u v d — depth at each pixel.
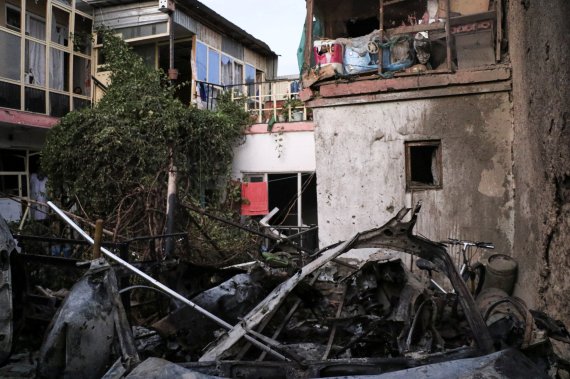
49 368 2.84
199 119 10.40
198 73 13.01
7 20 10.25
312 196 11.21
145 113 10.02
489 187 6.36
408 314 3.19
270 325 3.62
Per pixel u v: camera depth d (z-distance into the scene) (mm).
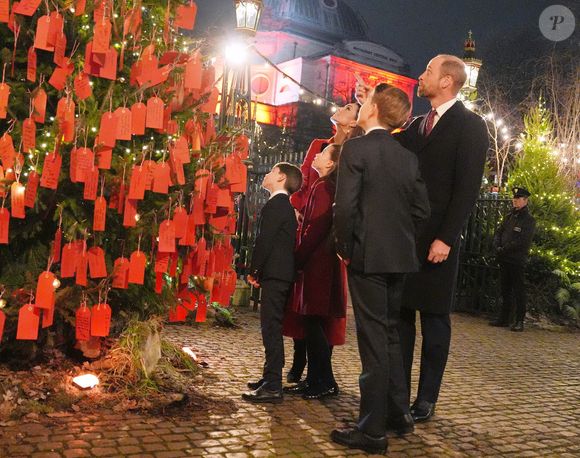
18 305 3555
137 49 3715
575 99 19188
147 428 3312
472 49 10156
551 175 9914
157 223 3654
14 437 3031
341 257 3367
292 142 37812
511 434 3852
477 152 3840
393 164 3363
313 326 4180
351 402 4188
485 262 9633
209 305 6586
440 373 4039
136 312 4164
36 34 3180
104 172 3465
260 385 4219
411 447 3469
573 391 5113
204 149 3834
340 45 47562
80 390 3600
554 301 9352
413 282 3943
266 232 3994
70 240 3385
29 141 3248
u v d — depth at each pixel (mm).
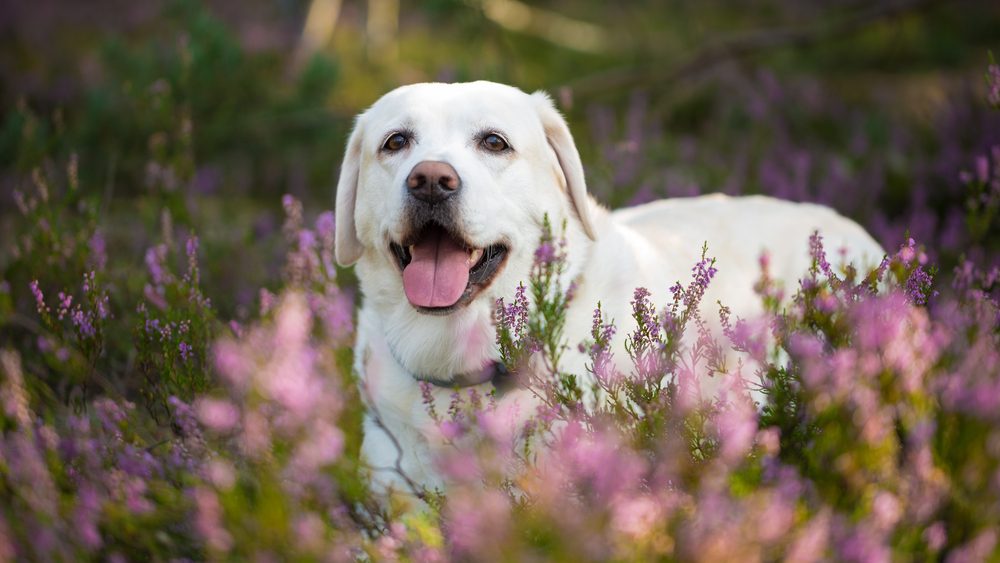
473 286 3883
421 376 4039
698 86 10328
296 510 2816
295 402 2971
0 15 13102
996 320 3441
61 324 4285
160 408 4031
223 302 5359
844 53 12602
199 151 8906
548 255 3303
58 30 13477
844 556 2492
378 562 2916
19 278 5117
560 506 2623
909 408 2820
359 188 4219
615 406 3236
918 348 2902
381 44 11305
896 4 10273
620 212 5418
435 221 3738
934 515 2764
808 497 2803
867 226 6539
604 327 3512
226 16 13312
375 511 3123
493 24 9484
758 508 2586
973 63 12641
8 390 3359
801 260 4977
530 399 3932
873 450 2750
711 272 3426
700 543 2471
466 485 2986
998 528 2666
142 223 6457
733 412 2979
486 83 4145
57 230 5055
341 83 9961
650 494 2799
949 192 6973
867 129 8414
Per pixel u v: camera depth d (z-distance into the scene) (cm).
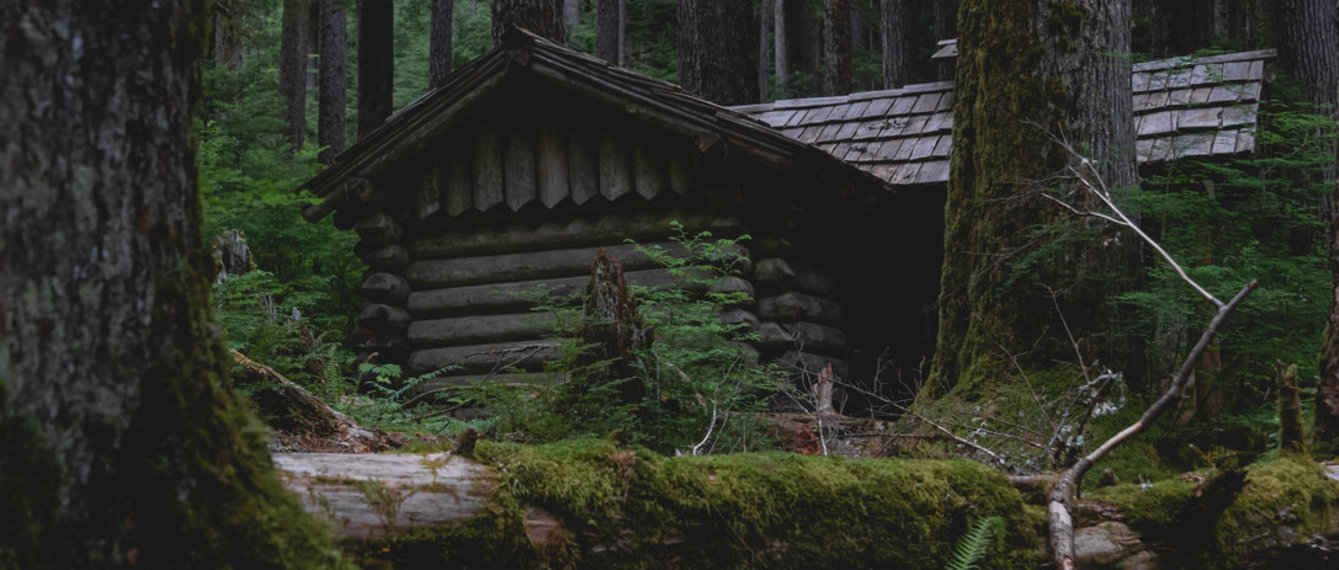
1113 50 691
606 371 525
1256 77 977
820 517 321
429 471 278
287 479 259
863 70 2722
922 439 620
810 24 2544
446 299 944
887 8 2125
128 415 193
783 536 316
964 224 736
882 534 326
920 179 1004
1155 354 652
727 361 641
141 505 193
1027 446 580
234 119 1227
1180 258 666
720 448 532
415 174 960
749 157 842
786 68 2483
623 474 302
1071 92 683
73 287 188
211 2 220
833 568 319
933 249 1065
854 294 1040
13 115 184
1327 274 673
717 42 1823
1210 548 363
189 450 200
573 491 291
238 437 215
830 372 723
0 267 181
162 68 202
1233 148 844
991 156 705
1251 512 375
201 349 210
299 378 575
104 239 192
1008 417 620
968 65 746
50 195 186
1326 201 926
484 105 927
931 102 1133
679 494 306
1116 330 654
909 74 2119
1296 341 661
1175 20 1609
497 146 941
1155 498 361
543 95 932
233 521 203
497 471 288
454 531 273
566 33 2495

> Work instruction
Please print each entry exactly as it stands, without the pictures.

> Task response
u v d — depth at each pixel.
49 368 2.84
199 119 10.40
198 73 13.01
7 20 10.25
312 196 11.21
145 113 10.02
489 187 6.36
408 314 3.19
270 325 3.62
Per pixel u v: camera depth d (z-distance into the scene) (mm).
18 305 3555
137 49 3715
575 99 19188
147 428 3312
472 49 10156
551 175 9914
157 223 3654
14 437 3031
341 257 3367
292 142 37812
511 434 3852
477 152 3840
393 164 3363
313 326 4180
351 402 4188
485 262 9633
209 305 6586
440 373 4039
136 312 4164
36 34 3180
104 172 3465
260 385 4219
411 447 3469
573 391 5113
204 149 3834
340 45 47562
80 390 3600
554 301 9352
413 282 3943
266 232 3994
70 240 3385
29 141 3248
u v d — depth at each pixel (mm).
473 286 3883
421 376 4039
698 86 10328
296 510 2816
295 402 2971
0 15 13102
996 320 3441
61 324 4285
160 408 4031
223 302 5359
844 53 12602
199 151 8906
548 255 3303
58 30 13477
844 556 2492
378 562 2916
19 278 5117
560 506 2623
909 408 2820
359 188 4219
615 406 3236
918 348 2902
381 44 11305
896 4 10273
620 212 5418
435 221 3738
934 515 2764
808 497 2803
867 226 6539
604 327 3512
226 16 13312
375 511 3123
493 24 9484
758 508 2586
973 63 12641
8 390 3359
801 260 4977
530 399 3932
873 450 2750
711 272 3426
700 543 2471
466 485 2986
998 528 2666
142 223 6457
733 412 2979
486 83 4145
57 230 5055
341 83 9961
650 494 2799
949 192 6973
867 129 8414
Per pixel u v: camera depth d (z-distance into the scene) (cm).
1113 50 691
606 371 525
1256 77 977
820 517 321
429 471 278
287 479 259
863 70 2722
922 439 620
810 24 2544
446 299 944
887 8 2125
128 415 193
783 536 316
964 224 736
882 534 326
920 179 1004
1155 354 652
727 361 641
141 505 193
1027 446 580
234 119 1227
1180 258 666
720 448 532
415 174 960
749 157 842
786 68 2483
623 474 302
1071 92 683
73 287 188
211 2 220
833 568 319
933 249 1065
854 294 1040
13 115 184
1327 274 673
717 42 1823
1210 548 363
189 450 200
573 491 291
238 437 215
830 372 723
0 267 181
162 68 202
1233 148 844
991 156 705
1251 512 375
201 349 210
299 378 575
104 239 192
1008 417 620
968 65 746
50 195 186
1326 201 926
484 105 927
931 102 1133
679 494 306
1116 330 654
909 74 2119
1296 341 661
1175 20 1609
497 146 941
1155 498 361
543 95 932
233 521 203
497 471 288
454 531 273
566 33 2495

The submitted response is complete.